Thin snake eel

Scientific classification
- Domain: Eukaryota
- Kingdom: Animalia
- Phylum: Chordata
- Class: Actinopterygii
- Order: Anguilliformes
- Family: Ophichthidae
- Genus: Ophichthus
- Species: O. apachus
- Binomial name: Ophichthus apachus J. E. McCosker & Rosenblatt, 1998

= Thin snake eel =

- Authority: J. E. McCosker & Rosenblatt, 1998

Species of fish

The thin snake eel (Ophichthus apachus) is an eel in the family Ophichthidae. It was described by John E. McCosker and Richard Heinrich Rosenblatt in 1998. It is a marine, tropical eel known from the eastern central and southeastern Pacific Ocean, including Mexico and Colombia. It is known from two specimens observed dwelling in sand at a depth range of 0 to 8 m.
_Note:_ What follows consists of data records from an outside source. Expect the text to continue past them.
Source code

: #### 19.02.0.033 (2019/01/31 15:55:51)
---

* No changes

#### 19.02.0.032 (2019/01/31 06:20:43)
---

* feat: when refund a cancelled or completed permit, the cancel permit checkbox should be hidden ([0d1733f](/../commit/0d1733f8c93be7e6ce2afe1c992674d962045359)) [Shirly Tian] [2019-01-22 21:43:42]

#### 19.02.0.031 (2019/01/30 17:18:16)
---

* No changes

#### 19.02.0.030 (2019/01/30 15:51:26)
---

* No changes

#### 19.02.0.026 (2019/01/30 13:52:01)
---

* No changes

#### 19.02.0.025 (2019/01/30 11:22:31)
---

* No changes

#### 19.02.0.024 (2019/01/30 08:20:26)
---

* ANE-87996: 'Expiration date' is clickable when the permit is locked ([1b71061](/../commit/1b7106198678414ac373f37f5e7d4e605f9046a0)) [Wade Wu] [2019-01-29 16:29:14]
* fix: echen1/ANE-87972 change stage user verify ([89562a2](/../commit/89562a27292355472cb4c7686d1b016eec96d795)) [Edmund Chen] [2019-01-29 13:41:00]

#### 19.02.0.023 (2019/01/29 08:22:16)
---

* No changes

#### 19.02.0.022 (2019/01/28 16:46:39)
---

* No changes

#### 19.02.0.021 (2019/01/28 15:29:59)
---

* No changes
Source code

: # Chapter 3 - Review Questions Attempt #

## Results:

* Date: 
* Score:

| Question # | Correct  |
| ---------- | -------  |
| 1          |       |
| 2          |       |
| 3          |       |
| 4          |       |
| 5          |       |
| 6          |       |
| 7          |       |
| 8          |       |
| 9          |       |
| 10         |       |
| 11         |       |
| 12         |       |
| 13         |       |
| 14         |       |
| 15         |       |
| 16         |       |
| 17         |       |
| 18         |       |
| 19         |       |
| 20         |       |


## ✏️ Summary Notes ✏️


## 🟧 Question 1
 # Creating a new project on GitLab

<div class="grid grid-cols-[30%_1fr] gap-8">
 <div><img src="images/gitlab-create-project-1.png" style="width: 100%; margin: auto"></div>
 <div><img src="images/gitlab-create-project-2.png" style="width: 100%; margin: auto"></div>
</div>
The maximum length recorded was 23.1 cm, albeit on an immature specimen.

The species epithet apachus, meaning "without thickness" in Greek, refers to the eel's thin frame. Due to the extremely minimal number of known specimens, and insufficient statistical data derived from them, the IUCN Redlist currently lists the thin snake eel as Data Deficient.